Joint Divorce Custody Rights

Physical Custody

  • Both the parents are awarded considerable amount of time to maintain physical contact with the child. This decision is mostly best for the child as he gets to spend time with both the parents.

Legal Custody

  • Both the parents share the rights and responsibilities regarding the decisions pertaining to the welfare, education and health of the child. The final decision would be taken in the best interest of the child so that he enjoys his future and do not feel left out.
  • The parents must set aside any differences between them and cooperate with one another for the child's welfare. This helps the couple to spend time with the child. It is better if the parents set the right kind of attitude in front of their children rather than having a negative impact.
  • If the parents can make this plan work, the law assumes that this arrangement is in the best interests of the children and combined custody is awarded to them.

Some Case Studies


A divorced couple had made a non court agreement that they would switch their daughter every 4 days. Later the wife found that her ex did not have time for the daughter. He would attend work and leave the daughter with his new wife and son. So, the wife desired full custody. Is there any chance?

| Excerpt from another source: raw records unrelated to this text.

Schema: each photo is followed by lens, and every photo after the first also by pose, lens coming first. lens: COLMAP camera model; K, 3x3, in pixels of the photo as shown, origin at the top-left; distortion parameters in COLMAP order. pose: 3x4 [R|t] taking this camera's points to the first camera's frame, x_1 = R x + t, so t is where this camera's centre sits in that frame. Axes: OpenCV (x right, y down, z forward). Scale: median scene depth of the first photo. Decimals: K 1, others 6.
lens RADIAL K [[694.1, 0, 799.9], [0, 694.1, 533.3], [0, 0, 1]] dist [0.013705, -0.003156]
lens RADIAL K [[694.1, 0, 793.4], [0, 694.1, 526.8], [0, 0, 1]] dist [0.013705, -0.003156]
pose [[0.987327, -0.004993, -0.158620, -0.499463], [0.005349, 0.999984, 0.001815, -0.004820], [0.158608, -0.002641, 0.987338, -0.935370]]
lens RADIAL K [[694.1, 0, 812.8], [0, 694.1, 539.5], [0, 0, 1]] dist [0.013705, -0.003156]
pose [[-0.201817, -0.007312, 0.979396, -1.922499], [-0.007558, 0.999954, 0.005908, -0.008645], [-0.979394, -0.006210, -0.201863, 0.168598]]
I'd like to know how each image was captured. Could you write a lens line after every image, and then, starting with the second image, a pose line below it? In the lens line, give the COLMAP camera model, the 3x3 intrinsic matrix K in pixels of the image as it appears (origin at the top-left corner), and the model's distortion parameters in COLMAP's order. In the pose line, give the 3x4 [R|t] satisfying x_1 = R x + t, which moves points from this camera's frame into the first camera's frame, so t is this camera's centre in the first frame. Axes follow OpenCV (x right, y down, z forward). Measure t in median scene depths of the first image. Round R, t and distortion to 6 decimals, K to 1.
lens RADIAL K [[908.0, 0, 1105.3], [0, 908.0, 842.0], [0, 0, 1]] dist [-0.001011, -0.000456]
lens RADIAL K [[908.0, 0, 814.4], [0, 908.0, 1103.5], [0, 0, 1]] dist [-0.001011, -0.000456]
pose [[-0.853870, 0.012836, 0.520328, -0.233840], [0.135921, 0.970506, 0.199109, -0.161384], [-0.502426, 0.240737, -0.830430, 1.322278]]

If the husband is not spending adequate time with the daughter, it is more sensible that the daughter spends more time with the mother. The custody plan can be altered to 6 days with the mother and 1 day with the father. However, the mother should realize that the daughter should understand that the step brother is her sibling. The daughter and the step brother should spend time together so that they get to know each other.


A mother has sole legal custody and sole physical custody of her two children. Is it possible for the ex husband's new wife access the health and educational records of the children?


As the mother has sole legal custody, she is the singular person who can access the children records. She may permit her ex to access these records. However, the ex does not have a right to sanction his new wife to do the same.